## WHAT YOU WILL DO:
Print every record below exactly as it stands, but leave out the pictures.

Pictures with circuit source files

^^^^^^^^

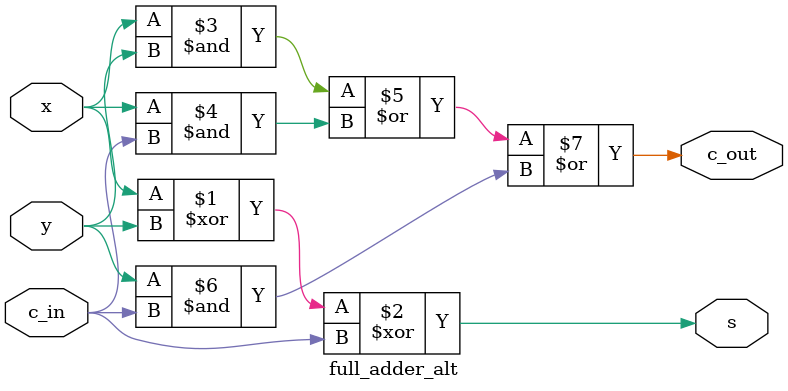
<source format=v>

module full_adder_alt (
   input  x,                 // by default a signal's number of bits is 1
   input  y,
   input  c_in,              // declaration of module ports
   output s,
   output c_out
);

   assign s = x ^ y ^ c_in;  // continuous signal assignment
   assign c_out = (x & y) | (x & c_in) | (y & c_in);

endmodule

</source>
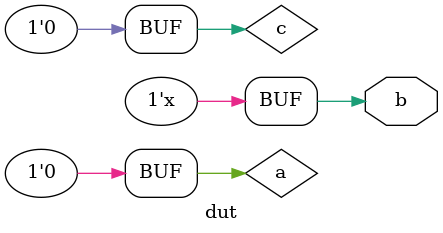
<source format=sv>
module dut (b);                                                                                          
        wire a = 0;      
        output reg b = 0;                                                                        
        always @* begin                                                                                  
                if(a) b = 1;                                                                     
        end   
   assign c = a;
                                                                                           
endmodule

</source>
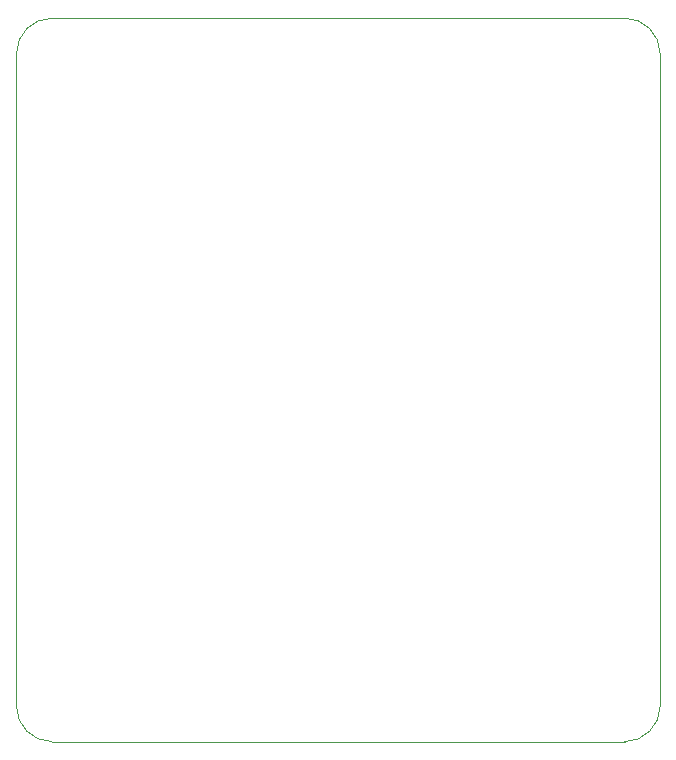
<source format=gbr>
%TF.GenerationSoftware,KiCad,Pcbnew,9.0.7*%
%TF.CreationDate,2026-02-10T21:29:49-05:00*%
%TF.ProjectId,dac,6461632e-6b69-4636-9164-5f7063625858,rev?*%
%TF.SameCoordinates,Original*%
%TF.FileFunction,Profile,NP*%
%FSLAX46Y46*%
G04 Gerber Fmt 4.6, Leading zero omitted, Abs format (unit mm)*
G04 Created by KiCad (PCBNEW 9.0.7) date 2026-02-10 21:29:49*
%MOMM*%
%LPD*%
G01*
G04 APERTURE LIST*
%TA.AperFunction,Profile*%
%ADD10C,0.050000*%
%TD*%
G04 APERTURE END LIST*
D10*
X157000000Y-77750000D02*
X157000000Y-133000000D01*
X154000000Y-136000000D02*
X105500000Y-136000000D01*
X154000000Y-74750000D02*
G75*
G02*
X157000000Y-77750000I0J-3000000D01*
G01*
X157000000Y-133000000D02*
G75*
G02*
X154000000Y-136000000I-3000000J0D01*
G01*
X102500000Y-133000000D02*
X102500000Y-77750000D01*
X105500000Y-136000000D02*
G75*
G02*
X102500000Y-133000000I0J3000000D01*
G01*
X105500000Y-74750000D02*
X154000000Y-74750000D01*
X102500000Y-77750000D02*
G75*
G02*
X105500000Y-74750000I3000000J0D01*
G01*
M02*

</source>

^^^^^^^^

## COMPLETED TASK:
<source format=v>

module full_adder_alt (
   input  x,                 // by default a signal's number of bits is 1
   input  y,
   input  c_in,              // declaration of module ports
   output s,
   output c_out
);

   assign s = x ^ y ^ c_in;  // continuous signal assignment
   assign c_out = (x & y) | (x & c_in) | (y & c_in);

endmodule

</source>
<source format=sv>
module dut (b);                                                                                          
        wire a = 0;      
        output reg b = 0;                                                                        
        always @* begin                                                                                  
                if(a) b = 1;                                                                     
        end   
   assign c = a;
                                                                                           
endmodule

</source>
<source format=gbr>
%TF.GenerationSoftware,KiCad,Pcbnew,9.0.7*%
%TF.CreationDate,2026-02-10T21:29:49-05:00*%
%TF.ProjectId,dac,6461632e-6b69-4636-9164-5f7063625858,rev?*%
%TF.SameCoordinates,Original*%
%TF.FileFunction,Profile,NP*%
%FSLAX46Y46*%
G04 Gerber Fmt 4.6, Leading zero omitted, Abs format (unit mm)*
G04 Created by KiCad (PCBNEW 9.0.7) date 2026-02-10 21:29:49*
%MOMM*%
%LPD*%
G01*
G04 APERTURE LIST*
%TA.AperFunction,Profile*%
%ADD10C,0.050000*%
%TD*%
G04 APERTURE END LIST*
D10*
X157000000Y-77750000D02*
X157000000Y-133000000D01*
X154000000Y-136000000D02*
X105500000Y-136000000D01*
X154000000Y-74750000D02*
G75*
G02*
X157000000Y-77750000I0J-3000000D01*
G01*
X157000000Y-133000000D02*
G75*
G02*
X154000000Y-136000000I-3000000J0D01*
G01*
X102500000Y-133000000D02*
X102500000Y-77750000D01*
X105500000Y-136000000D02*
G75*
G02*
X102500000Y-133000000I0J3000000D01*
G01*
X105500000Y-74750000D02*
X154000000Y-74750000D01*
X102500000Y-77750000D02*
G75*
G02*
X105500000Y-74750000I3000000J0D01*
G01*
M02*

</source>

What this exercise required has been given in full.